O principal erro na comunicação é assumir que a compreensão foi alcançada cedo demais

Duas pessoas falam a mesma língua.

Uma faz uma pergunta simples. A segunda ouve perfeitamente todas as palavras, entende cada uma delas e responde imediatamente.

A resposta é sensata.

Mas completamente inútil.

Porque a primeira pessoa queria dizer outra coisa.

Isso acontece o tempo todo. Entre desconhecidos, entre entes queridos, no trabalho, na família, na educação. Às vezes, o resultado são alguns minutos perdidos. Às vezes — uma decisão errada. Às vezes, os interlocutores começam a discutir e até a entrar em conflito, embora inicialmente pudessem estar de acordo.

Com o surgimento da inteligência artificial, o problema tornou-se ainda mais perceptível.

A IA é capaz de dar uma resposta extremamente detalhada e persuasiva poucos segundos após receber uma pergunta.

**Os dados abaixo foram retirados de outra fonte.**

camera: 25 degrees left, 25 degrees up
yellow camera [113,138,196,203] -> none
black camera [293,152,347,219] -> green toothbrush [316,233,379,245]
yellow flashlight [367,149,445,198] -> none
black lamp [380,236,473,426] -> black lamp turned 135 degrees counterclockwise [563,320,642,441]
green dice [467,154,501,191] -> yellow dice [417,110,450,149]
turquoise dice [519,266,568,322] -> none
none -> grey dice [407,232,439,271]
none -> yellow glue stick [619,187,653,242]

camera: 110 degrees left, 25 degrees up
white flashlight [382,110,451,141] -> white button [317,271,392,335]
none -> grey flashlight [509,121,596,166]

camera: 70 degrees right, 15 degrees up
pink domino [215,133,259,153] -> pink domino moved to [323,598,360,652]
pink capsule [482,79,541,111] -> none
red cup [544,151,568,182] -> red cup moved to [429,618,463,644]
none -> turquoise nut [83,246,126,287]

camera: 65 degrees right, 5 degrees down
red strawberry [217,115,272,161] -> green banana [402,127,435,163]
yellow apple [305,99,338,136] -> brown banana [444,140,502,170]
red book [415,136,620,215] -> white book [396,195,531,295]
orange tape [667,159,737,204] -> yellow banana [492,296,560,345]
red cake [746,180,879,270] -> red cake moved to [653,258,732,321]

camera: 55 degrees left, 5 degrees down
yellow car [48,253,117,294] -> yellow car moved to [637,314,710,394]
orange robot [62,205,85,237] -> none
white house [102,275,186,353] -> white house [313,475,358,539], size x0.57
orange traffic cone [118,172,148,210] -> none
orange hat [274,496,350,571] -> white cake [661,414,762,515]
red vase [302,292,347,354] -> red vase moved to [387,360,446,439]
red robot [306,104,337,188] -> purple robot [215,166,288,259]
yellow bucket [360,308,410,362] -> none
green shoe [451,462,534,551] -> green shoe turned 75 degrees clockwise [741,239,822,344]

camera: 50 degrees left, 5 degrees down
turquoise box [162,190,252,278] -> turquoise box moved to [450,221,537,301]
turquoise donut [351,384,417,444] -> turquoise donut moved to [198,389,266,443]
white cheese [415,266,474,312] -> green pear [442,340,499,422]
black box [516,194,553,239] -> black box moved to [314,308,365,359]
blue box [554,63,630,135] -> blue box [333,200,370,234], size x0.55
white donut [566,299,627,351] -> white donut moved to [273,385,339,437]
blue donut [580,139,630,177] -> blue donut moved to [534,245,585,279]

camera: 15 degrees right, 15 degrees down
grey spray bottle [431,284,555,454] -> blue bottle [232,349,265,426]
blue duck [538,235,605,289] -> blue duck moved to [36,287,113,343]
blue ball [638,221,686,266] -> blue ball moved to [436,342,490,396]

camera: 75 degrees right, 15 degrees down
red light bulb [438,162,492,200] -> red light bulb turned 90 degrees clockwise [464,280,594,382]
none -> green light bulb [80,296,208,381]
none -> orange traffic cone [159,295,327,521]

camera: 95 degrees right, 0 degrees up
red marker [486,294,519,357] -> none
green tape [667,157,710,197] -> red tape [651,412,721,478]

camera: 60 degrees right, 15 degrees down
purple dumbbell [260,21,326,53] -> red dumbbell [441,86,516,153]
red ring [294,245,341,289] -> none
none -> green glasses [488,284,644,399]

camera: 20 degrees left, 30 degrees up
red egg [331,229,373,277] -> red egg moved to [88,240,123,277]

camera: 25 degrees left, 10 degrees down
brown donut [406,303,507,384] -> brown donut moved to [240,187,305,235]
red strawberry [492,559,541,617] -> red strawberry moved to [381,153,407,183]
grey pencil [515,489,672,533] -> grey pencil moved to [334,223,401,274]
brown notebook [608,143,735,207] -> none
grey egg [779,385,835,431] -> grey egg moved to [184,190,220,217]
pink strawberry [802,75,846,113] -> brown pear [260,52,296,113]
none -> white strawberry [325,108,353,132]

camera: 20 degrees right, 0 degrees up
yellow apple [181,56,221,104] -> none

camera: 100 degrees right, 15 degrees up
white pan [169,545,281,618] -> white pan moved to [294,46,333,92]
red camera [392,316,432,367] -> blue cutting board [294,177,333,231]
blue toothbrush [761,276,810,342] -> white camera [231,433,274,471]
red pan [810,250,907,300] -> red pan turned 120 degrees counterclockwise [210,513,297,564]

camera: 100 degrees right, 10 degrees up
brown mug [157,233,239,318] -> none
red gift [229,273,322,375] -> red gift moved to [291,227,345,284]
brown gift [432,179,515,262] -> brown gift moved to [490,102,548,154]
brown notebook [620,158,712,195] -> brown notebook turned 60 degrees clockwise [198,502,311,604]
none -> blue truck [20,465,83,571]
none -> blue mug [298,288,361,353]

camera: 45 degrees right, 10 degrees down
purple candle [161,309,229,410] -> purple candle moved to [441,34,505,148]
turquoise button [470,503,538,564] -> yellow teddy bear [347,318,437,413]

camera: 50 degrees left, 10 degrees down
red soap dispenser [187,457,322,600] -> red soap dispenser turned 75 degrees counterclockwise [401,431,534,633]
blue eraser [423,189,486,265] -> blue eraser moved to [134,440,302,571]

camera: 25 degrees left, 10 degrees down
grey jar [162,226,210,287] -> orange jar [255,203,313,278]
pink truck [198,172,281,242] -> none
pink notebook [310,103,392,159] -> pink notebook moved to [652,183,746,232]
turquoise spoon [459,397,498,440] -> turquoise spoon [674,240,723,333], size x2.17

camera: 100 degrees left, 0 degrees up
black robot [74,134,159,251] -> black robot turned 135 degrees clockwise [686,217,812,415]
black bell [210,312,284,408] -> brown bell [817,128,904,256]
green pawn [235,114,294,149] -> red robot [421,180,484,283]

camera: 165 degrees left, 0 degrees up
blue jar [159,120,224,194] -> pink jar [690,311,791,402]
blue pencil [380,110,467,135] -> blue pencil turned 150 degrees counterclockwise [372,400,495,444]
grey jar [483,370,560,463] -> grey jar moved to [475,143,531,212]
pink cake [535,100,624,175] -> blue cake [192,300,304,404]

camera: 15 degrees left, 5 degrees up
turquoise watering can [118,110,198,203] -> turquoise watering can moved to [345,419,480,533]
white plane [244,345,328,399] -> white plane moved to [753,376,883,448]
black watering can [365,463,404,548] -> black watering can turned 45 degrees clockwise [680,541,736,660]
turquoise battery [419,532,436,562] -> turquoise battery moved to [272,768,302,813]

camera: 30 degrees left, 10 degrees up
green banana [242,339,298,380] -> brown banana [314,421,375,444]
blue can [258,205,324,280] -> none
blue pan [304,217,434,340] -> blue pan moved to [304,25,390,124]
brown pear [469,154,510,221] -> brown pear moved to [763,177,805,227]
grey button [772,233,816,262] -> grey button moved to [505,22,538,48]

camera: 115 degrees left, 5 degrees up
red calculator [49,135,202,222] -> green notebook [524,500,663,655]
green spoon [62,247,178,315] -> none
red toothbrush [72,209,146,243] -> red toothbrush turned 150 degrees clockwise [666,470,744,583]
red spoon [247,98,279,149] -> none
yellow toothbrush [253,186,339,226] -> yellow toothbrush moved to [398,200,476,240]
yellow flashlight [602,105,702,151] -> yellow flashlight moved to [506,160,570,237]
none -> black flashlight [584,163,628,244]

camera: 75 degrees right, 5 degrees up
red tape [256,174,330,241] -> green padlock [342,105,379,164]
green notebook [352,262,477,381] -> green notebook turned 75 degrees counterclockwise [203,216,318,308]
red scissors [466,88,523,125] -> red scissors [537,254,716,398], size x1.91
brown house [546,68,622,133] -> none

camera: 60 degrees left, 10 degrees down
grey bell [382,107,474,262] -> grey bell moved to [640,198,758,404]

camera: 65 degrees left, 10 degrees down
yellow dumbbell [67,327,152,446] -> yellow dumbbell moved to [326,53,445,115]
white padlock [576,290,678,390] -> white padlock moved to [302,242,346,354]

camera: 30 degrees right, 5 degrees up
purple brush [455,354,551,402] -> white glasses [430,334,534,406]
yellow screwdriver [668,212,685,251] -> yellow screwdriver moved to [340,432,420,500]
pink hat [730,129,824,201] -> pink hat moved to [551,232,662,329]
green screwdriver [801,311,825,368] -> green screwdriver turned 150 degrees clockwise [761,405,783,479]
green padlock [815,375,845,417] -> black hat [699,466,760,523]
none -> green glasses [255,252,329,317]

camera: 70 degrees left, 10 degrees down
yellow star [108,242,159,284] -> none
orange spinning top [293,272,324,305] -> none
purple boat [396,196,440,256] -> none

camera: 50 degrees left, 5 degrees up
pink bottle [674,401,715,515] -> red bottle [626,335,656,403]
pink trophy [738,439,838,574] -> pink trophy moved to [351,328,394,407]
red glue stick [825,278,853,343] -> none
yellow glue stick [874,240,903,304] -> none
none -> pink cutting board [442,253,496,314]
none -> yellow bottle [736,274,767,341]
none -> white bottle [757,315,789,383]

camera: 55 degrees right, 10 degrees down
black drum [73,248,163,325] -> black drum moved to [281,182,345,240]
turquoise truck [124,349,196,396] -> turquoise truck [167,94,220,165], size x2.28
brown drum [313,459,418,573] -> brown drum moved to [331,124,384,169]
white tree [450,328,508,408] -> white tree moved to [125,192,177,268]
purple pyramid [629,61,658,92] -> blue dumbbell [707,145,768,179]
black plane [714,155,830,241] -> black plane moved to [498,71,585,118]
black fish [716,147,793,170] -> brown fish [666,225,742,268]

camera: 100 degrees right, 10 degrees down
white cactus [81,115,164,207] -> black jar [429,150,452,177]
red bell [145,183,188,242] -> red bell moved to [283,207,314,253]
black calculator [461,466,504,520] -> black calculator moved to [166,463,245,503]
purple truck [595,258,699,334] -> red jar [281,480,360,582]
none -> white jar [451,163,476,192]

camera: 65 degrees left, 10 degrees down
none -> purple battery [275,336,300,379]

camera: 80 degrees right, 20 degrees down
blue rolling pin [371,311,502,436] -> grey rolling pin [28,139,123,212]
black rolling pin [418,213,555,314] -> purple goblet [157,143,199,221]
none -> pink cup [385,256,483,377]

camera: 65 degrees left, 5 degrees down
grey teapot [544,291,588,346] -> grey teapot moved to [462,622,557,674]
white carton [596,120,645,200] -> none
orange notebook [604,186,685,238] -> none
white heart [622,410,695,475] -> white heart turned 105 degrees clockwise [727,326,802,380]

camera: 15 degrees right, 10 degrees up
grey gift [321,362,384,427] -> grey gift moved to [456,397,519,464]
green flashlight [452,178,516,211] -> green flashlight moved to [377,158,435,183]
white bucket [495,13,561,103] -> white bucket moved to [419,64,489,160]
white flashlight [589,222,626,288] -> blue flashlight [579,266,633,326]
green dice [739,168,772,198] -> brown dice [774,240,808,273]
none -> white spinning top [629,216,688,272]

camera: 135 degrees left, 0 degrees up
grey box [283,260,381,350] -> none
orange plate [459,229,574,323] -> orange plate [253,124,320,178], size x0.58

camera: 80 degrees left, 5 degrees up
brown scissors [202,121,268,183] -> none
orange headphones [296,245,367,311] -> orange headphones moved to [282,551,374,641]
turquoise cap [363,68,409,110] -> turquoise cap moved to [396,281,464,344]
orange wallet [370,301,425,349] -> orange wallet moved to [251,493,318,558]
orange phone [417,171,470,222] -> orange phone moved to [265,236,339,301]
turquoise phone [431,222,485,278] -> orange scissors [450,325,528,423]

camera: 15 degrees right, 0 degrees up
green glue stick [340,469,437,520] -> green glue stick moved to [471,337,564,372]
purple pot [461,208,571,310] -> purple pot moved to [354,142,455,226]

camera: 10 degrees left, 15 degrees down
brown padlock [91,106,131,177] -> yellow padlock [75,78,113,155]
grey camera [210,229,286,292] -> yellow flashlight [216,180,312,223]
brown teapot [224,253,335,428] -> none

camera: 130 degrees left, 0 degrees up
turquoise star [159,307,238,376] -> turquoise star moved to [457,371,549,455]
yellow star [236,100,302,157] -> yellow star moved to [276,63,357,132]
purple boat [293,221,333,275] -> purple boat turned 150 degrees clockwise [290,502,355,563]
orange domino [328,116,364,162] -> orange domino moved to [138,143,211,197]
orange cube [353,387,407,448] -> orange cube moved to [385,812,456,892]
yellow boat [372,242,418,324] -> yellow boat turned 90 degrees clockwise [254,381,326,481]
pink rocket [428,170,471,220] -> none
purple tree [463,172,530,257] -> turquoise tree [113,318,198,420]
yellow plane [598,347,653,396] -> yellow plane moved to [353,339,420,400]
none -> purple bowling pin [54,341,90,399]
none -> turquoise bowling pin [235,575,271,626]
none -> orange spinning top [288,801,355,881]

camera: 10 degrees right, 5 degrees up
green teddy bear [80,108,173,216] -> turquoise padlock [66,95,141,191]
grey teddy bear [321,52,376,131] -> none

Mas uma resposta rápida e boa faz sentido sob apenas uma condição:

a pergunta foi compreendida corretamente.

Nós não transmitimos pensamentos

Quando uma pessoa diz para outra:

Eu preciso de um novo site.

um pensamento pronto não se desloca da cabeça dela para a cabeça do interlocutor.

Algumas palavras se deslocam.

Por trás delas, a primeira pessoa pode ter um panorama amplo.

O site antigo da empresa parece ruim. Os clientes às vezes não conseguem encontrar o telefone. Os preços precisam ser alterados pedindo a um programador. O diretor viu o site bonito de um concorrente. Ele não quer lidar com tecnologia. Ele só quer que o problema desapareça.

Mas o interlocutor recebe:

Eu preciso de um novo site.

E começa a reconstruir de forma independente a parte que falta.

Se for um desenvolvedor web, ele pode pensar em design, plataforma, servidor, prazos de desenvolvimento.

Um profissional de marketing — em captação de clientes.

Um amigo empresário — no custo.

A IA — em tudo de uma vez e propor um plano detalhado de criação de site.

Cada um ouviu as mesmas palavras.

Mas cada um construiu um pensamento ligeiramente diferente por trás delas.

O sentido não está apenas nas palavras

Imagine dois velhos amigos.

Um diz:

Aquela história com o Sérgio de novo.

Para o outro, isso pode ser suficiente.

Ele conhece o Sérgio. Lembra-se de eventos anteriores. Conhece o gênio do amigo. Entende por que ele está irritado. Talvez seja até capaz de prever aproximadamente o que aconteceu.

Cinco palavras revelam um volume enorme de informação.

Agora diga a mesma frase a um desconhecido:

Aquela história com o Sérgio de novo.

Não há quase nenhuma informação.

As palavras são as mesmas.

A diferença está na cabeça dos interlocutores.

Portanto, a eficácia da comunicação depende fortemente de quanto eles já têm em comum.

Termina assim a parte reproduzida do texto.